Before putting a bridle on a horse, start with your horse haltered and safely tied. You may have the horse in cross-ties or tied with a lead rope with a panic snap or quick-release knot. Some people like to leave their horses untied, but that can be a problem in public stables where random people may distract or potentially spook the horse. It’s best to avoid your horse getting loose among other horses and people when in the stable; this could lead to accidents. Make sure you use a safety knot if you are not using crossties. You’ll also want to brush away any dirt or grit on the horse’s face. Before riding, always groom the horse. 

Secure Your Horse

Undo the halter, slide the halter’s noseband down over the horse’s nose, and slip the crown back up over the horse’s ears. This action will secure your horse briefly while you put the bridle on. Stand beside the horse’s neck, facing forward with the bridle in your left hand. Slip the reins up over the neck. Both the reins and halter are now around the horse’s neck, should it try to get away.

Slide the Bit in the Horse’s Mouth

Hold the bridle up over the horse’s nose with your right hand. Using your left-hand fingers, move the bit against his lips and insert your thumb into the space between the front and back teeth—the bars of the mouth. If the horse resists taking the bit, wiggling your thumb may encourage the horse to open its mouth wider. Slide the bit in and lift the bridle higher with your left hand so the horse can’t spit the bit back out. Be careful around the horse’s teeth; you don’t want the bit knocking into them carelessly. Eventually, you’ll be able to do this in one smooth motion.

Pull the Crown Over the Left Ear

Grasp the crown of the bridle with your left hand, and with your right hand, gently bend the horse’s right ear forward to slip it under the crown.

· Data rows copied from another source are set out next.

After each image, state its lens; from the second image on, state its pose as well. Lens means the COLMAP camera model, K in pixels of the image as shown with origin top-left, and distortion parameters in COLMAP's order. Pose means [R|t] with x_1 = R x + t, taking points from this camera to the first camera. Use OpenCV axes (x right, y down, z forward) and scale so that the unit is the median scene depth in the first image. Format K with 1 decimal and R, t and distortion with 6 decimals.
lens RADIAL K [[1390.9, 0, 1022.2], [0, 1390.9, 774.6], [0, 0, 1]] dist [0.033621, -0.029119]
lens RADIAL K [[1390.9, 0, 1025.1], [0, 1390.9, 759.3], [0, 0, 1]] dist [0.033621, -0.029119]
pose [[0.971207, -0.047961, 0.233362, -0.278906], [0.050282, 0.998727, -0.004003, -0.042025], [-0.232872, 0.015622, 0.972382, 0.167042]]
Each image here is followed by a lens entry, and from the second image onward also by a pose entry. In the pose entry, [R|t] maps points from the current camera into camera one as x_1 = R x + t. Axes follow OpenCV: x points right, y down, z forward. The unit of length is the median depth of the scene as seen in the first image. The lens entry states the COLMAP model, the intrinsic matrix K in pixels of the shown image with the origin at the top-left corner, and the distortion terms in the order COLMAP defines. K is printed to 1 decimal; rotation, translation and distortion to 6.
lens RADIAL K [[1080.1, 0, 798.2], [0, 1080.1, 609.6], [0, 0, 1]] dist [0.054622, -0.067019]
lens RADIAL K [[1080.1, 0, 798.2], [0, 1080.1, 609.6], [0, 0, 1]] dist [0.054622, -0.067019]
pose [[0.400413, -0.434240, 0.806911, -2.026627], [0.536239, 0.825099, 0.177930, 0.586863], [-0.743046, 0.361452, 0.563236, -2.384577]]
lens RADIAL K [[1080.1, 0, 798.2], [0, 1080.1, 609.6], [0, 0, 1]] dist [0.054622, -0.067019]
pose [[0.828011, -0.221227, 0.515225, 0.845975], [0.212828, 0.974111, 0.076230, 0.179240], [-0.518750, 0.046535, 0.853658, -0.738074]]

Pull the Crown Over the Right Ear

Switch your grasp of the crown of the bridle to your right hand, and with your left, gently slip the left ear under the crown. Do not pull the bridle too high; this action pulls on the horse’s mouth. Be careful not to bend your horse’s ears uncomfortably.

Fasten All the Buckles or Snaps

Fasten the throat latch of the bridle. An endurance bridle has a snap at the throat latch. Most traditional leather bridles will have buckles. Do not fasten the throat latch too tightly; you want your horse to be able to flex its neck. Leave about 4 inches of slack. You should be able to slip the width of your hand between the strap and your horse’s jaw.

Unless you use a special noseband, such as a figure-eight, flash, or grackle noseband, leave about two fingers width between the lower jaw and the strap when you attach the noseband or cavesson. If you are using a curb bit, you’ll need to fasten the curb chain or strap. Leave the width of two fingers between the chain and the lower jaw. Leaving the chain too loose or tight can make the action of the bit or the chain more severe. If the bit has a port, it could rotate up and hurt the top of the horse’s mouth.

Slip the halter off, tidy your horse’s mane and forelock, and you are ready to go. Some people like the forelock under the browband; some leave it over the top. 

Removing the Bridle

Remove the bridle by slipping the halter (attached to a crosstie or lead rope) back over the horse’s ears. Undo the throat latch, curb chain, and noseband. With your left hand, reach under the horse’s neck and slide the crown over the horse’s ears. Hold it as you did when you were putting it on. Gently lower the bit out of the horse’s mouth. Be careful not to knock the horse’s teeth. With your right hand, slip the halter on and pull the reins up over the horse’s neck to completely remove the bridle. Once you remove it, you may wish to clean your bridle or wipe the bit before hanging it away.